(REQUIRED ACTION)
Exact copies of the lines below are the goal; any images in them are dropped.

(LISTED ENTRIES)
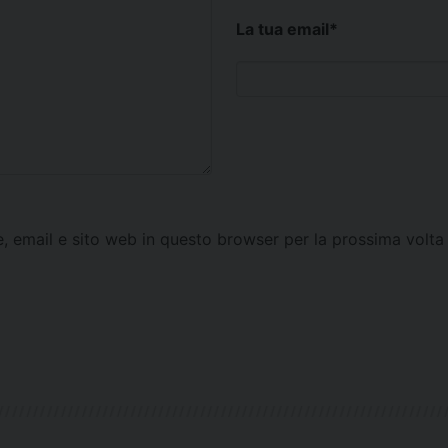
La tua email
*
e, email e sito web in questo browser per la prossima vol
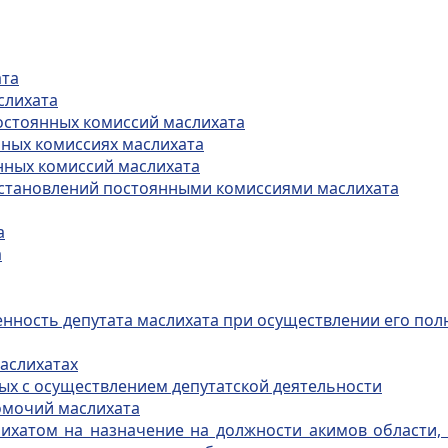
ата
слихата
постоянных комиссий маслихата
нных комиссиях маслихата
нных комиссий маслихата
постановлений постоянными комиссиями маслихата
а
а
венность депутата маслихата при осуществлении его по
маслихатах
ных с осуществлением депутатской деятельности
омочий маслихата
лихатом на назначение на должности акимов области, 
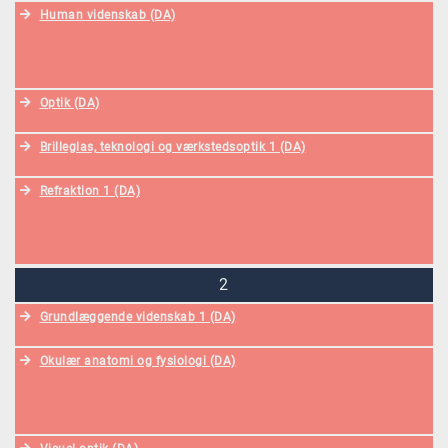
Human videnskab (DA)
Optik (DA)
Brilleglas, teknologi og værkstedsoptik 1 (DA)
Refraktion 1 (DA)
2
Grundlæggende videnskab 1 (DA)
Okulær anatomi og fysiologi (DA)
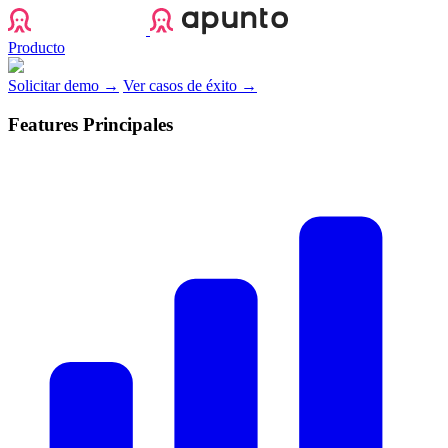
Apunto
Producto
Solicitar demo →
Ver casos de éxito →
Features Principales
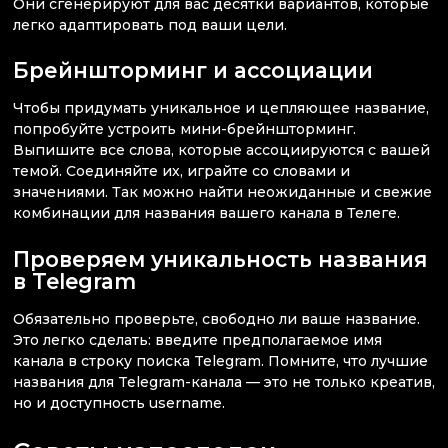
Они сгенерируют для вас десятки вариантов, которые
легко адаптировать под ваши цели.
Брейншторминг и ассоциации
Чтобы придумать уникальное и цепляющее название,
попробуйте устроить мини-брейншторминг.
Выпишите все слова, которые ассоциируются с вашей
темой. Соединяйте их, играйте со словами и
значениями. Так можно найти неожиданные и свежие
комбинации для названия вашего канала в Телеге.
Проверяем уникальность названия
в Telegram
Обязательно проверьте, свободно ли ваше название.
Это легко сделать: введите предполагаемое имя
канала в строку поиска Telegram. Помните, что лучшие
названия для Telegram-канала — это не только креатив,
но и доступность username.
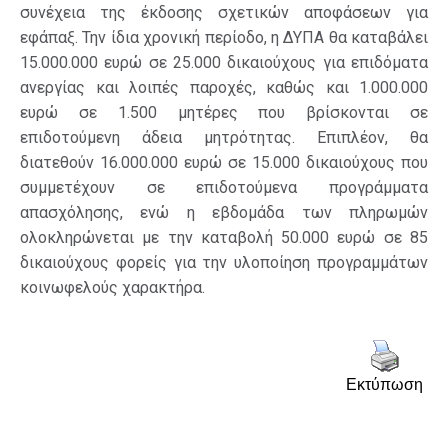
συνέχεια της έκδοσης σχετικών αποφάσεων για
εφάπαξ. Την ίδια χρονική περίοδο, η ΔΥΠΑ θα καταβάλει
15.000.000 ευρώ σε 25.000 δικαιούχους για επιδόματα
ανεργίας και λοιπές παροχές, καθώς και 1.000.000
ευρώ σε 1.500 μητέρες που βρίσκονται σε
επιδοτούμενη άδεια μητρότητας. Επιπλέον, θα
διατεθούν 16.000.000 ευρώ σε 15.000 δικαιούχους που
συμμετέχουν σε επιδοτούμενα προγράμματα
απασχόλησης, ενώ η εβδομάδα των πληρωμών
ολοκληρώνεται με την καταβολή 50.000 ευρώ σε 85
δικαιούχους φορείς για την υλοποίηση προγραμμάτων
κοινωφελούς χαρακτήρα.
Εκτύπωση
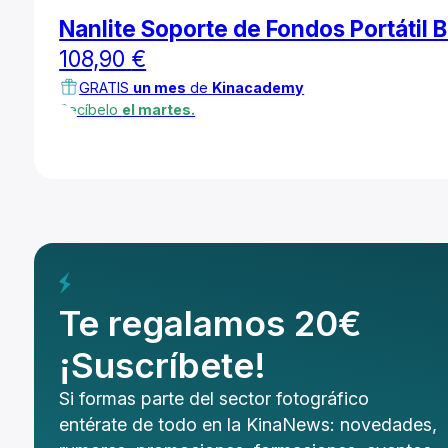
Nanlite Soporte de Fondos Portátil B
108,90
€
GRATIS
un mes
de
Kinacademy
Recíbelo
el martes.
Te regalamos 20€
¡Suscríbete!
Si formas parte del sector fotográfico
entérate de todo en la KinaNews: novedades,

(WRITTEN SOLUTION)
La tua email
*
e, email e sito web in questo browser per la prossima vol
ата
слихата
постоянных комиссий маслихата
нных комиссиях маслихата
нных комиссий маслихата
постановлений постоянными комиссиями маслихата
а
а
венность депутата маслихата при осуществлении его по
маслихатах
ных с осуществлением депутатской деятельности
омочий маслихата
лихатом на назначение на должности акимов области, 
Human videnskab (DA)
Optik (DA)
Brilleglas, teknologi og værkstedsoptik 1 (DA)
Refraktion 1 (DA)
2
Grundlæggende videnskab 1 (DA)
Okulær anatomi og fysiologi (DA)
Apunto
Producto
Solicitar demo →
Ver casos de éxito →
Features Principales
Они сгенерируют для вас десятки вариантов, которые
легко адаптировать под ваши цели.
Брейншторминг и ассоциации
Чтобы придумать уникальное и цепляющее название,
попробуйте устроить мини-брейншторминг.
Выпишите все слова, которые ассоциируются с вашей
темой. Соединяйте их, играйте со словами и
значениями. Так можно найти неожиданные и свежие
комбинации для названия вашего канала в Телеге.
Проверяем уникальность названия
в Telegram
Обязательно проверьте, свободно ли ваше название.
Это легко сделать: введите предполагаемое имя
канала в строку поиска Telegram. Помните, что лучшие
названия для Telegram-канала — это не только креатив,
но и доступность username.
συνέχεια της έκδοσης σχετικών αποφάσεων για
εφάπαξ. Την ίδια χρονική περίοδο, η ΔΥΠΑ θα καταβάλει
15.000.000 ευρώ σε 25.000 δικαιούχους για επιδόματα
ανεργίας και λοιπές παροχές, καθώς και 1.000.000
ευρώ σε 1.500 μητέρες που βρίσκονται σε
επιδοτούμενη άδεια μητρότητας. Επιπλέον, θα
διατεθούν 16.000.000 ευρώ σε 15.000 δικαιούχους που
συμμετέχουν σε επιδοτούμενα προγράμματα
απασχόλησης, ενώ η εβδομάδα των πληρωμών
ολοκληρώνεται με την καταβολή 50.000 ευρώ σε 85
δικαιούχους φορείς για την υλοποίηση προγραμμάτων
κοινωφελούς χαρακτήρα.
Εκτύπωση
Nanlite Soporte de Fondos Portátil B
108,90
€
GRATIS
un mes
de
Kinacademy
Recíbelo
el martes.
Te regalamos 20€
¡Suscríbete!
Si formas parte del sector fotográfico
entérate de todo en la KinaNews: novedades,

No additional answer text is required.